Well, we all have our own opinion. In my eyes, 3 or 4 years training in your company's products does not make you (or anyone) a consultant. It might make you a salesman, it might make you a pre or post sale support advisor, or analyst, or specialist, and it might make you a very good one of any ofthese. But it doesn't make you a consultant. I stress, though, this is my view, and NOT in any way a criticism of you.Bes said:Hence the reason I used the term Associate Consultant. My company does in no way regard me a fully qualified consultant (and I don't consider myself one). It will take a number of years for me to move on from that poisition.
What is a consultant? Well someone who can give expert advice in their field to a third party/customer. If a company spends 3-4 years training someone in their products and services so they can effectively deploy/ support them for their customers, then in my eyes, that is a consultant whether they have years and years of experience and a Phd or not.
You certainly don't need a PhD to be a consultant. I didn't say you did. That just happened to be the route I took. What you do need to be is an expert, and in my opinion, with three or fours years in business you simply don't have the breadth of experience to be an expert. You might well be fully trained in your company's products, but consultancy is FAR more than knowing your own products. It's problem driven, and if you're tied to a single solution provider, you're part of either the sales chain, or the sales support chain.
Bes, I'm not saying my definition of consultant is right and yours is wrong. All I'm saying is that MY opinion is that 3 or 4 years simply does not make anyone a consultant. It makes them a junior with three or four years experience. If someone came into my company with that level of experience, and called themselves a consultant, I'm going to regard them as a youngster with a pompous title, not as a consultant. That doesn't mean they aren't good at what they do, but in my view, in no way are they qualified as a consultant.

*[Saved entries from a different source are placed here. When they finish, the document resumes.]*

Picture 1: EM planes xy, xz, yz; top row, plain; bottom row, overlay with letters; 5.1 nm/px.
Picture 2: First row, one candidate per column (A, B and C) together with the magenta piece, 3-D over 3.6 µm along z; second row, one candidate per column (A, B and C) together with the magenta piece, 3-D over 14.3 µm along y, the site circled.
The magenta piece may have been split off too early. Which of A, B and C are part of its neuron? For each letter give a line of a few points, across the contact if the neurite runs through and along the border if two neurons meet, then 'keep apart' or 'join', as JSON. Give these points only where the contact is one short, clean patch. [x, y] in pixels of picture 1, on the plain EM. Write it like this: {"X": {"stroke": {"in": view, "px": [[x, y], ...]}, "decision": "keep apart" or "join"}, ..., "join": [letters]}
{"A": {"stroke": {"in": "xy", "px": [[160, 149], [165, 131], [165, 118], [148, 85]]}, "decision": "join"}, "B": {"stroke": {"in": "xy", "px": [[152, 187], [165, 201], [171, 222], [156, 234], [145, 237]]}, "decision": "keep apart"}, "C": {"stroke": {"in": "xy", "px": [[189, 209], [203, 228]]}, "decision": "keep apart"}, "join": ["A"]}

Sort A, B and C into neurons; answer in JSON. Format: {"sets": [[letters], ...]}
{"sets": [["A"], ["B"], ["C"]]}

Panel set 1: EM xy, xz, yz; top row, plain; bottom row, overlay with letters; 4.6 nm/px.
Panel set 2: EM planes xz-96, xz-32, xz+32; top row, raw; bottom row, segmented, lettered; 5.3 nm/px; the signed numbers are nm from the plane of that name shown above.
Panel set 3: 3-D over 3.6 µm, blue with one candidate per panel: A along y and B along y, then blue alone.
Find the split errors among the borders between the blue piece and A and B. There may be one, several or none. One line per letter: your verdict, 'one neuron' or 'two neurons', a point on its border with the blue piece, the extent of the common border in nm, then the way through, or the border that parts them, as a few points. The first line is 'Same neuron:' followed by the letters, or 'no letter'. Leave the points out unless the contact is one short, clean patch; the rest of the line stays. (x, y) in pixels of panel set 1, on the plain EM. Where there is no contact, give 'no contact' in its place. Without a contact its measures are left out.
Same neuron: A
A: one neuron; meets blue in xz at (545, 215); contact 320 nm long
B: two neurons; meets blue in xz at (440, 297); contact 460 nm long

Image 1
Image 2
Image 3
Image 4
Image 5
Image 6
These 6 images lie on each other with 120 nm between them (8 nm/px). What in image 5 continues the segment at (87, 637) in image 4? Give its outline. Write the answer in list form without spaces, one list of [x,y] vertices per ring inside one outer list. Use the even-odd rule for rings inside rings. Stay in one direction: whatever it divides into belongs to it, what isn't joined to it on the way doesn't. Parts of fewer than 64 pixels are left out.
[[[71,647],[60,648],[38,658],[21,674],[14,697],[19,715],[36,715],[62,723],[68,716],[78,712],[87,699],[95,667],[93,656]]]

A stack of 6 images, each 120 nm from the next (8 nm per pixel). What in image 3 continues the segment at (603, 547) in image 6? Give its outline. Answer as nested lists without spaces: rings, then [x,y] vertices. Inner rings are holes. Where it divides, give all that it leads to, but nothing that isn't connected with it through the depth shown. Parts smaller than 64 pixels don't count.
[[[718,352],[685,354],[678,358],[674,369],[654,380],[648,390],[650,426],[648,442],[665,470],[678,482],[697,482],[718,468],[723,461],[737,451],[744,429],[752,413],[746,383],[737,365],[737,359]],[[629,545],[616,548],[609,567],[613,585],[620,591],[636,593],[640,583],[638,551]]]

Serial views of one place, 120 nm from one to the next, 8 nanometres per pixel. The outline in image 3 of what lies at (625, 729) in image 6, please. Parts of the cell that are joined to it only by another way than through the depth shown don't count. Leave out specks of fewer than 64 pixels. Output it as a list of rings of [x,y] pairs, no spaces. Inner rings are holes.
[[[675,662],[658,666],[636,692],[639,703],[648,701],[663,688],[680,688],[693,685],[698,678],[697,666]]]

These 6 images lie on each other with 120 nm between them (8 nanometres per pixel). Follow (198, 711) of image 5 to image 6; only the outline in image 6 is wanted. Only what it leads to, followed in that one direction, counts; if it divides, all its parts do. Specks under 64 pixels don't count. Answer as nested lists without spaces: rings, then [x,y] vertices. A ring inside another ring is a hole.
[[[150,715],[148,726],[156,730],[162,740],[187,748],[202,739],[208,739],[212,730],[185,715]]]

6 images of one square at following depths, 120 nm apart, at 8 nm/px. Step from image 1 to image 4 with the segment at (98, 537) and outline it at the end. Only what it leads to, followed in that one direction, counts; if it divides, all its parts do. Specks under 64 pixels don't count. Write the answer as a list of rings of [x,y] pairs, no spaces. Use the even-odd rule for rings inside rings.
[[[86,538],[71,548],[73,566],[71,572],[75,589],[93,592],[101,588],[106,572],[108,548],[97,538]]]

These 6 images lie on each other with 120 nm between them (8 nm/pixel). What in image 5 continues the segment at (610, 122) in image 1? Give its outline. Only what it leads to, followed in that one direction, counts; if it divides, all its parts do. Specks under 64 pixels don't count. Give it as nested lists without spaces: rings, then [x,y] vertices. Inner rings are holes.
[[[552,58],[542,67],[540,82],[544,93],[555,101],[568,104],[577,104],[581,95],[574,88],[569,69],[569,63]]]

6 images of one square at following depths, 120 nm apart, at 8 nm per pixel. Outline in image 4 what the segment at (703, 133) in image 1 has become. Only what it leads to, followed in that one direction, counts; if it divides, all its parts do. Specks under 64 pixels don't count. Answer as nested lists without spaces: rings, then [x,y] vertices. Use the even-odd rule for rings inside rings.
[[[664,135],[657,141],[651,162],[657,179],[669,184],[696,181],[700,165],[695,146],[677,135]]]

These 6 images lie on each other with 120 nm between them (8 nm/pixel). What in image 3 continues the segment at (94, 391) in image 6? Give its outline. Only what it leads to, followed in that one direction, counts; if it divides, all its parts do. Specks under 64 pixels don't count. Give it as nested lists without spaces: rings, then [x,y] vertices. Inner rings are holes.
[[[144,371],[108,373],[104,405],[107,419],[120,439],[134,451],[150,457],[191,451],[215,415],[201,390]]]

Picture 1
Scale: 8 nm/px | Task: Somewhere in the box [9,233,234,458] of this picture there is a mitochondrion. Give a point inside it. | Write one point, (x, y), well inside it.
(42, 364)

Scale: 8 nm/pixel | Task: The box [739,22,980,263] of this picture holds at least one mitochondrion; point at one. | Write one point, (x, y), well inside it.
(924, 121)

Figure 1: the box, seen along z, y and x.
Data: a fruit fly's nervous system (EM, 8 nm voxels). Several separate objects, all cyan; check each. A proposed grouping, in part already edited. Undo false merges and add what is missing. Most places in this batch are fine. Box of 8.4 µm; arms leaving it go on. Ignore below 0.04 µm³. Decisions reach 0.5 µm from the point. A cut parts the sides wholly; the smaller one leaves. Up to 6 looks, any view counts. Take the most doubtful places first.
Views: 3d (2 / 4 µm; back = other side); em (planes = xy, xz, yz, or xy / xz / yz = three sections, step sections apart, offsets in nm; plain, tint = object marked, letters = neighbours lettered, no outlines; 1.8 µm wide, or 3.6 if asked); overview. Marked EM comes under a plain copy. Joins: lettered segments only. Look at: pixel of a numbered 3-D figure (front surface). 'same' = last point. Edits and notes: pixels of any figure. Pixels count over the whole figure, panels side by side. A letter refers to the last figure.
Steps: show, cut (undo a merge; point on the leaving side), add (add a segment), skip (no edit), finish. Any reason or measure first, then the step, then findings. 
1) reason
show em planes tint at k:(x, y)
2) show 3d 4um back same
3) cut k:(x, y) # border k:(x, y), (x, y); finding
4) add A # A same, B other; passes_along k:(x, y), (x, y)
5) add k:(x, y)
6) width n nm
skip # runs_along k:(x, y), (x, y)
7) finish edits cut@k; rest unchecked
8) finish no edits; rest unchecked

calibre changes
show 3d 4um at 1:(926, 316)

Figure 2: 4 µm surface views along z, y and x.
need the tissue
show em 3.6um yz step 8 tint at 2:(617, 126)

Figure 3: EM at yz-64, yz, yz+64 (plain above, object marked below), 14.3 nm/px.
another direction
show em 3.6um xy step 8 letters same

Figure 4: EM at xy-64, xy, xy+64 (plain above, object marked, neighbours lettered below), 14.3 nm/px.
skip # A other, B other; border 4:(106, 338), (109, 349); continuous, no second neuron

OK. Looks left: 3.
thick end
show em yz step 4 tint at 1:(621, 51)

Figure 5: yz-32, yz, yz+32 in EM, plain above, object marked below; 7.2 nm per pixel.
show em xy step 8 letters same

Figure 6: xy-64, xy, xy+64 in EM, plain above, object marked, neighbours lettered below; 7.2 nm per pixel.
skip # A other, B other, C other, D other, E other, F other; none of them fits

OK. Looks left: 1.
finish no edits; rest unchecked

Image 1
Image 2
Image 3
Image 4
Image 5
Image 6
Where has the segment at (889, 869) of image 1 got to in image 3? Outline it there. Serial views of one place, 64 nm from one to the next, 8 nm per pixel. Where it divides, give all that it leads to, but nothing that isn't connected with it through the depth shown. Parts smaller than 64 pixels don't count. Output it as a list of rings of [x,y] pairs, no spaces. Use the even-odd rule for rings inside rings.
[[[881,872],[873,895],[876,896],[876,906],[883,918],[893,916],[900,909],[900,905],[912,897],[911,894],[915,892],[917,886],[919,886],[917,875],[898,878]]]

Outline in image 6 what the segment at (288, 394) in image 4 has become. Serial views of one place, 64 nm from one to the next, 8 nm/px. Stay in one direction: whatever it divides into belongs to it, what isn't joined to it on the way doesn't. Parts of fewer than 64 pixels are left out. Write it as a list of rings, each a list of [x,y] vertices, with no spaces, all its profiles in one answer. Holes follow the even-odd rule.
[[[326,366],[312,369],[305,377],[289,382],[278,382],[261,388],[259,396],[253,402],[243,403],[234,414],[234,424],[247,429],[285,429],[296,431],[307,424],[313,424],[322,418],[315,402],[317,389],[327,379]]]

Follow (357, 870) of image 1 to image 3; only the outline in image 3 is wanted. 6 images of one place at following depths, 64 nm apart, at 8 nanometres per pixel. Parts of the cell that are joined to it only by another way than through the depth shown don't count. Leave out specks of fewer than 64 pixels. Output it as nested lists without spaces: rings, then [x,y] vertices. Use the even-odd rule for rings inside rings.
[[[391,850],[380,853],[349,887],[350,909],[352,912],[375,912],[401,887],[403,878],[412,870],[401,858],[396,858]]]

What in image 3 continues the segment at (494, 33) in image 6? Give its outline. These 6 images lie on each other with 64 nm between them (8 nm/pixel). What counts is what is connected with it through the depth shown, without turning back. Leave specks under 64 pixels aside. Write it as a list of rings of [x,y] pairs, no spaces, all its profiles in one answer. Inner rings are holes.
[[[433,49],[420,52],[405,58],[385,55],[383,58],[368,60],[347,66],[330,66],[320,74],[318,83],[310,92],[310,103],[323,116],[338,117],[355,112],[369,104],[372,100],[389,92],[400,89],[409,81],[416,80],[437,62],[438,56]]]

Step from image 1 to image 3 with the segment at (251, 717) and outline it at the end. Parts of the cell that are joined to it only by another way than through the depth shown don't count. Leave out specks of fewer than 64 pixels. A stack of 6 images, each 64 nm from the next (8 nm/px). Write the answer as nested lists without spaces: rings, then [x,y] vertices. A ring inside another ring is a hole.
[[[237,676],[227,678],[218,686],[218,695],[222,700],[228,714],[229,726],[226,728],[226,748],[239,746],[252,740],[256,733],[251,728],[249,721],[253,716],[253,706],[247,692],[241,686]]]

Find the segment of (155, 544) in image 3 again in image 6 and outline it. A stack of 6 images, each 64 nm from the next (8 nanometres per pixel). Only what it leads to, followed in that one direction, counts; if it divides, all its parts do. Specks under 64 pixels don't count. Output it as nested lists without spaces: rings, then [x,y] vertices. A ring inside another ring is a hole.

The thing is, so many companies these days, and for years, have been calling woefully inexperienced people "consultants" that the term has lost it's original meaning, and maybe any meaning at all. I've had company's send "consultants" to me who turn out to have had a few weeks (yeah, WEEKS) training. Well, that's a trainee, not a consultant. But some companies seem to think it looks good if they call their staff "consultants". It doesn't.